Tuesday, January 02, 2007
Happy New Year, internet. What did you get for Christmas? Nice. What? Oh, a bookshelf, you know, IKEA. Arrested Development and A CAMERA! One of those small silver Elphs, I love it so much. And mince-meat tarts, and so much more, most of it, the best of it, making me smile even now. Now, last year, I wrote that this year would have better things to report. Now, 2005 was all autumn to me, or a ghostly year in God. Or perhaps the year was like looking through the viscuous chlorinated water in the swimming pool, bright colours, muddy shapes, the consonants in my ears eclipsed by brassy pool-side vowels. Sound and speech and act and thought were roughly distorted, slouching toward some unknown crossroads. Well, but nothing sinister happened. 2006 has been a Good Year. Good things happened. Also, some not so good. In 2005, I wrote that 2006 contained a few visible points of mystery, things unknown and sure to come to pass, six pale towers of unknowing. Less divertingly, stuff was going to happen, and I didn't know what the stuff was:
#1: Most Unlooked-For And Excellent Instant In Music: Many contenders, all worthies, most of them found on Camera Obscura's June release, Let's Get Out Of This Country, or, also, anything that Timbaland called a pie and stuck his twinkly finger in. Isn't "Maneater" ridiculous? Anyways, the most ridiculous moment in music is not the music but the picture that underpins the sound, which would be the video for My Chemical Romance, and their single, "The Black Parade". Where was there to go after the sweet sound and sincere follies of "Helena"? Everywhere, everyplace, seemingly. Never have I seen a video so chockful of itself and so mocking of itself, also. The truth is out there—believe the lie. A band like this, embodying every goth/emo visual trope out there, willingly upholding blatant cliché—even if MCR isn't self-aware, even if they aren't in on the joke, they have created a masterpiece, a place where everyone who likes MCR can both love them and laugh at them and laugh, with MCR, at themselves. And I love the opening, the arena-rock of it all, the voice contrapuntal over the piano. Don't you wish Weezer had done this business? We could have been sure of self-awareness, then.

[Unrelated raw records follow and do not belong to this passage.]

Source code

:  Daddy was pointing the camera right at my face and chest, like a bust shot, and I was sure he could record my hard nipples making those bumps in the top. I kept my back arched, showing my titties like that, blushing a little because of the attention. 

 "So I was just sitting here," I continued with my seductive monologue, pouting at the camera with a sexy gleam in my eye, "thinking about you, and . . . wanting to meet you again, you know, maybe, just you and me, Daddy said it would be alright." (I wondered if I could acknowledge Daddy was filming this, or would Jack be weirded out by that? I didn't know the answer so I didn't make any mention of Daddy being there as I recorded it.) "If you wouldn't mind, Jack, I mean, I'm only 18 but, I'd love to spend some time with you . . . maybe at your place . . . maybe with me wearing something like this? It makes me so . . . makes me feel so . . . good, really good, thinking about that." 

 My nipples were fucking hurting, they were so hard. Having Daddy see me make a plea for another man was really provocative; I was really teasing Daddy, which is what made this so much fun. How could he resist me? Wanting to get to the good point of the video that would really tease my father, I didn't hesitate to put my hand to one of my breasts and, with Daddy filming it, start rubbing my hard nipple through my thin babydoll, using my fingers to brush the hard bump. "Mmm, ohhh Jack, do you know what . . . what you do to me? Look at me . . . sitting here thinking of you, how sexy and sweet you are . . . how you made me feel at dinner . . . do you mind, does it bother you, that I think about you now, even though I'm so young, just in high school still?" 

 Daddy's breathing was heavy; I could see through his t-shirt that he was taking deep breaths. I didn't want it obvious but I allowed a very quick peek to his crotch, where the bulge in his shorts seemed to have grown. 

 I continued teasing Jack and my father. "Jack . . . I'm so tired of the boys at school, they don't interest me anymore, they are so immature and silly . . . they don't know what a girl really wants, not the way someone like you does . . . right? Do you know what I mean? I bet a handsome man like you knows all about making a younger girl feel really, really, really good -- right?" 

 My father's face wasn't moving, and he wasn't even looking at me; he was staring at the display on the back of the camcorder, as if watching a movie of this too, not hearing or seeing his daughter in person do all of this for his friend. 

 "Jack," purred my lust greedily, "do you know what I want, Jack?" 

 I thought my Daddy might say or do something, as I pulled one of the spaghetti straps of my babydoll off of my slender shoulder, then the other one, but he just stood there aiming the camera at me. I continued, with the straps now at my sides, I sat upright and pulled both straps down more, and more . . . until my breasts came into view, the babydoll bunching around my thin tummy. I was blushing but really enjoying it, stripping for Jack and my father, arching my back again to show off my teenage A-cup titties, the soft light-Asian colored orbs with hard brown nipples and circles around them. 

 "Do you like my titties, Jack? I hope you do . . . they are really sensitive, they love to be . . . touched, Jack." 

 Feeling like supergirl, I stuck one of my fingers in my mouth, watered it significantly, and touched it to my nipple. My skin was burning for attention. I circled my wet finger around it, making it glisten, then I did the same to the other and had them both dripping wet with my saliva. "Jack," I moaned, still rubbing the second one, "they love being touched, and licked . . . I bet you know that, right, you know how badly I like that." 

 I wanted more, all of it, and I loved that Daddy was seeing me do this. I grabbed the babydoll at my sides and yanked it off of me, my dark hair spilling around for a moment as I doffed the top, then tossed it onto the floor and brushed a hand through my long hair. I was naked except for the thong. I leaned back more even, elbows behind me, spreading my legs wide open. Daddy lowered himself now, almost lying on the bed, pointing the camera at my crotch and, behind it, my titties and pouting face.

#2: Most Unexpected Conversation Ever: Sometimes, you can feel like a fish out of water—know what I mean? I was privileged to take part of a ridiculous conversation about three wks ago, and here's a sample—one of about ten amazing conversational loops:
Person Who Is Not Orlando: I would like an apology.
Orlando: What do you want an apology for?
PWINO: I want an apology for the hurtful things you said to me.
Orlando: What hurtful things did I say to you?
PWINO: Well, I don't remember.
Orlando: Wait. Hold on. So you want me to apologize to you for something you don't remember?
There was a bit of a pause after that. Then, over the miles of bright telephone cable and plastic sheafs of coloured wire, my laughter.
#3: Most Unexpected Helping Hand What can I say about this one? Out of left field. Ten minutes from my girlfriend's, thirty minutes from the workplace, the clutch on my Galaxie 500 simply dropped. Well, I called up C and she drove me to work, because she always helps me, because that's what she does, because she's the BGE, and it's on her resumé, under "Volunteer" and "Charitable Activities". And she's helped me out so often, it's easy to slip and take her for granted. So, thank-you, C. But, also, others—for granted, that is—are easy to take. I've known S for around five years, now, and he loaned me, unasked, unlooked for, his CAA card for the tow to the mechanic, giving over most of a cold winter's day to helping me out, for no reason at all, really, except, I suppose, general goodness. Saved me a bunch of money, and more of time, and showed himself a good man to know, a friend to keep. Then, when my car broke down, again, in his driveway, let me keep it there, and his girlfriend drove us around. Wonderful.